Directeur : Mouéhéhéhé !
Heidegger : Bouahahaha !
Scarlet : Hohohohoho !
Palmi : Hihihihihi !
Reeve : Mais… mais…
Directeur : MOUÉHÉHÉHÉHÉ !
Heidegger : BOUAHAHAHAHA !
Scarlet : HOHOHOHOHOHO !
Palmer : HIHIHIHIHIHIHIHI !
Reeve : Mais pourtant, je… enfin…
Directeur : La ferme, Reeve.
Heidegger : Ouais, on en a marre de t'entendre.
Scarlet : Tu nous insupportes.
Palmer : HIIIIHIIIHIIIHIIIIHIIIIHIII !
Directeur : Va nous chercher des pizzas.
Reeve : Mais en temps normal, c'est le travail du maire Domino ! Pas que je sois tout à fait d'accord, mais…
Directeur : Oui, et bien Domino n'a plus de travail, justement. D'ailleurs, tu penseras à le prévenir, qu'il commence à faire ses bagages. Pour moi, ce sera une Quatre-Fromages, avec du champagne
Heidegger : La 100% Viande, pour moi. Et pis une bière.
Scarlet : La Végétarienne avec un verre de vin rouge, je te prie.
Palmer : HIIIHIHIHIHIIHHIHIHIHIHIHIIAAAARREUuuAaaaruruaaghh… Kof ! Kof ! Kof !
Scarlet : Palmer prendra un verre d'eau, ce me semble. Avec un menu enfant, comme à son habitude.
C'est ce moment que choisit un scientifique à lunettes, en blouse blanche et aux cheveux graisseux noués en une queue de cheval pour intervenir en entrant dans la salle de réunion d'une démarche lente. D'un regard circulaire, il observa chacun des membres du Haut Conseil de la Shinra, fournissant au narrateur l'occasion rêvée de revenir sur la description de chacun des intervenants de cette scène. Il y avait le directeur, blond à l'embonpoint marqué Heidegger, le gros barbu au costume vert pomme et au poil très sombre Scarlet, la marquise blonde au costume rouge d'un goût exquis Reeve, le mec un peu normal, banal, type employé modèle et Palmer, le petit gros à moitié chauve qui sautait partout. Enfin, Palmer, quoi. Son nom en dit déjà long. Palmer. Sérieux. C'est quoi ce blaze ?

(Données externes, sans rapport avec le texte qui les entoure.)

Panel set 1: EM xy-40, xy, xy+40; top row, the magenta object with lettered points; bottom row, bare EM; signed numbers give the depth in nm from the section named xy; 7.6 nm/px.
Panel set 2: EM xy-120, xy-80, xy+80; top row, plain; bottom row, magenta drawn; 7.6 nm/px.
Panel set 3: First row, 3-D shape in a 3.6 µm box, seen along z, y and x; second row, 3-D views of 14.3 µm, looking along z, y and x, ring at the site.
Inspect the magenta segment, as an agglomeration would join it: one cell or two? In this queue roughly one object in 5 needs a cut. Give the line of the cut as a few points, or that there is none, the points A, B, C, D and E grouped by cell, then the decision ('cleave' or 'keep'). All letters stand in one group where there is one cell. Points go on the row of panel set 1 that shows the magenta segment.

Directeur : Peut-on savoir ce que tu as à nous regarder comme ça ?
Hojo : Le cobaye, maître… il est… parfait…
Directeur : Ah oui ? Elle fait vraiment partie des Anciens, alors ?

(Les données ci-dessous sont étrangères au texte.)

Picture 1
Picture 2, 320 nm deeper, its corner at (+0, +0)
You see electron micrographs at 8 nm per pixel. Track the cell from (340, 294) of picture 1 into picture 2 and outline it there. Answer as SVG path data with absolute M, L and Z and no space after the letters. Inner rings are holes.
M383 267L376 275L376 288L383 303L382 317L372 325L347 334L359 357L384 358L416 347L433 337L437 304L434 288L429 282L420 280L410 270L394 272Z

Hojo : Oui, maître… nous pourrons tant… apprendre d'elle… Sa résistance au feu… sa résistance aux électrochocs… sa résistance aux violences corporelles… sa résistance à la musique country… tant d'expériences s'offrent à nous, maître… mon esprit scientifique ne sait vers laquelle pencher…

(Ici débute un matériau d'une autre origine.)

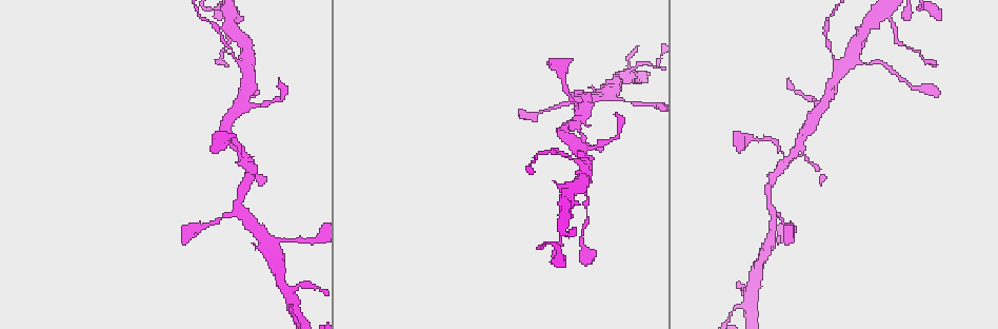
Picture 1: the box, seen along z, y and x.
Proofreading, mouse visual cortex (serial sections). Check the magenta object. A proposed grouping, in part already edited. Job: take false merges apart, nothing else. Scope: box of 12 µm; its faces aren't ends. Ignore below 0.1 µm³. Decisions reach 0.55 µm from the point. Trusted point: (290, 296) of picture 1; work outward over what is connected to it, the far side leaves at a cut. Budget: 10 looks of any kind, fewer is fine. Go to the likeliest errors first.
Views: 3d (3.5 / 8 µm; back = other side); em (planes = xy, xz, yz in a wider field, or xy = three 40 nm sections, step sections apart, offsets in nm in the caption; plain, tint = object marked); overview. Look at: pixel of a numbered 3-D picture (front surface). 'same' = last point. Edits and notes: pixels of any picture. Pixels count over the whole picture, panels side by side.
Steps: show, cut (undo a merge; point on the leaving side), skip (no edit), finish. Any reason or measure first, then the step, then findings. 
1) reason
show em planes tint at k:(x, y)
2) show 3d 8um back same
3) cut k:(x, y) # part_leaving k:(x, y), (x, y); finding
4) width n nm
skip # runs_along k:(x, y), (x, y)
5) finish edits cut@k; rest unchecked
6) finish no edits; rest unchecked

three-way junction
show 3d 3.5um back at 1:(609, 95)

Directeur : Faites ce qui vous fait plaisir, tant que vous me trouvez des résultats ! Cette fille est la dernière de son espèce, les Anciens sont une race extrêmement vieille, ils ont sûrement une cachette, quelque part sur ce monde, où ils ont dissimulé tous leurs trésors ancestraux. JE VEUX DÉCOUVRIR OÙ ÇA SE TROUVE POUR DEVENIR ENCORE PLUS RICHE !
Heidegger : Bien dit !
Scarlet : Un noble projet.
Palmer : Kof kof kof !
Directeur : Vous pouvez disposer, maintenant. Surtout toi, Reeve. On attend toujours nos pizzas, tu sais.
Reeve : Je… je… bien.
Hojo : Je me retire également… maître…
Directeur : Où en étions-nous ?
Heidegger : C'est moi qui ai la main ! Et maintenant, juste pour vous torturer, plutôt que de faire tomber les atouts tout de suite, j'vais jouer un peu avec vous ! Vlan ! Un petit As de cœur !
Scarlet : Scélérat, le 10, je l'avais sec !
Heidegger : Ben tu l'as plus, maintenant, ma cocotte ! Bouahahaha !
Cloud : On en a assez vu, je crois.
Tifa : Ce « Hojo », qui semblait parler d'Aerith… Avec un peu de chance, il va se rendre à l'étage supérieur… On n'a qu'à le suivre !
Barret : On peut pas tout simplement le tabasser et lui prendre sa carte ?
Cloud : C'est un peu risqué, avec tout ce monde. Va pour la filature.
Compte tenu du succès que nos amis avaient eu jusque là pour rester discret au cours de leur infiltration qui n'avait rien d'une infiltration, il n'était pas certain qu'ils réussissent à suivre le savant fou sans éveiller l'attention d'une dizaine de gardes, d'employés, de caméras et de sangliers passant dans les locaux de la Shinra. Pourtant, grâce à une incroyable chance, ils ne se firent remarquer que par un employé, que le regard de Barret et l'épée de Cloud intimidèrent suffisamment pour l'intimer au silence ainsi que par une caméra en panne. Quant au sanglier, il n'est jamais parvenu jusqu'au bâtiment de la compagnie. En réalité, il n'y a pas de sanglier dans cette région. Oui, tout ceci était un mensonge, j'ai péché, je l'admets, c'est odieux. En guise de pénitence, je m'abstiens d'écrire la suite maintenant. Vous ne la découvrirez qu'au chapitre prochain, donc. Ceci est mon châtiment.